:: THE TASK ::
Set each line of the data down exactly, please.

Dataset entries
**********

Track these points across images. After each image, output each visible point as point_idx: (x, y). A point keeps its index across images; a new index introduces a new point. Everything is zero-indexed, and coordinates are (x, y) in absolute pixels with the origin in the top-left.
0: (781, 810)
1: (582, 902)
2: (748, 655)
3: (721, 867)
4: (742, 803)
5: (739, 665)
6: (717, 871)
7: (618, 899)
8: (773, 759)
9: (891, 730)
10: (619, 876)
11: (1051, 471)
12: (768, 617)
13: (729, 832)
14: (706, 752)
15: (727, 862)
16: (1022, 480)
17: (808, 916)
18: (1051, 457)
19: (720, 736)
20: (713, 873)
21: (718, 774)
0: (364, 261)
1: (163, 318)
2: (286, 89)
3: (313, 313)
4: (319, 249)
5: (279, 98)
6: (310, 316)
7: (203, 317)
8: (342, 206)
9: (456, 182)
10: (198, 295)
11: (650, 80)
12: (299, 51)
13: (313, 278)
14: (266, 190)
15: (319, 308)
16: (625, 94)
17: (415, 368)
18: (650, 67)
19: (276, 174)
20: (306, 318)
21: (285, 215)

**********

:: REPLY ::
Track these points across images. After each image, output each visible point as point_idx: (x, y). A point keeps its index across images; a new index introduces a new point. Everything is zero-indexed, and coordinates are (x, y) in absolute pixels with the origin in the top-left.
0: (781, 810)
1: (582, 902)
2: (748, 655)
3: (721, 867)
4: (742, 803)
5: (739, 665)
6: (717, 871)
7: (618, 899)
8: (773, 759)
9: (891, 730)
10: (619, 876)
11: (1051, 471)
12: (768, 617)
13: (729, 832)
14: (706, 752)
15: (727, 862)
16: (1022, 480)
17: (808, 916)
18: (1051, 457)
19: (720, 736)
20: (713, 873)
21: (718, 774)
0: (364, 261)
1: (163, 318)
2: (286, 89)
3: (313, 313)
4: (319, 249)
5: (279, 98)
6: (310, 316)
7: (203, 317)
8: (342, 206)
9: (456, 182)
10: (198, 295)
11: (650, 80)
12: (299, 51)
13: (313, 278)
14: (266, 190)
15: (319, 308)
16: (625, 94)
17: (415, 368)
18: (650, 67)
19: (276, 174)
20: (306, 318)
21: (285, 215)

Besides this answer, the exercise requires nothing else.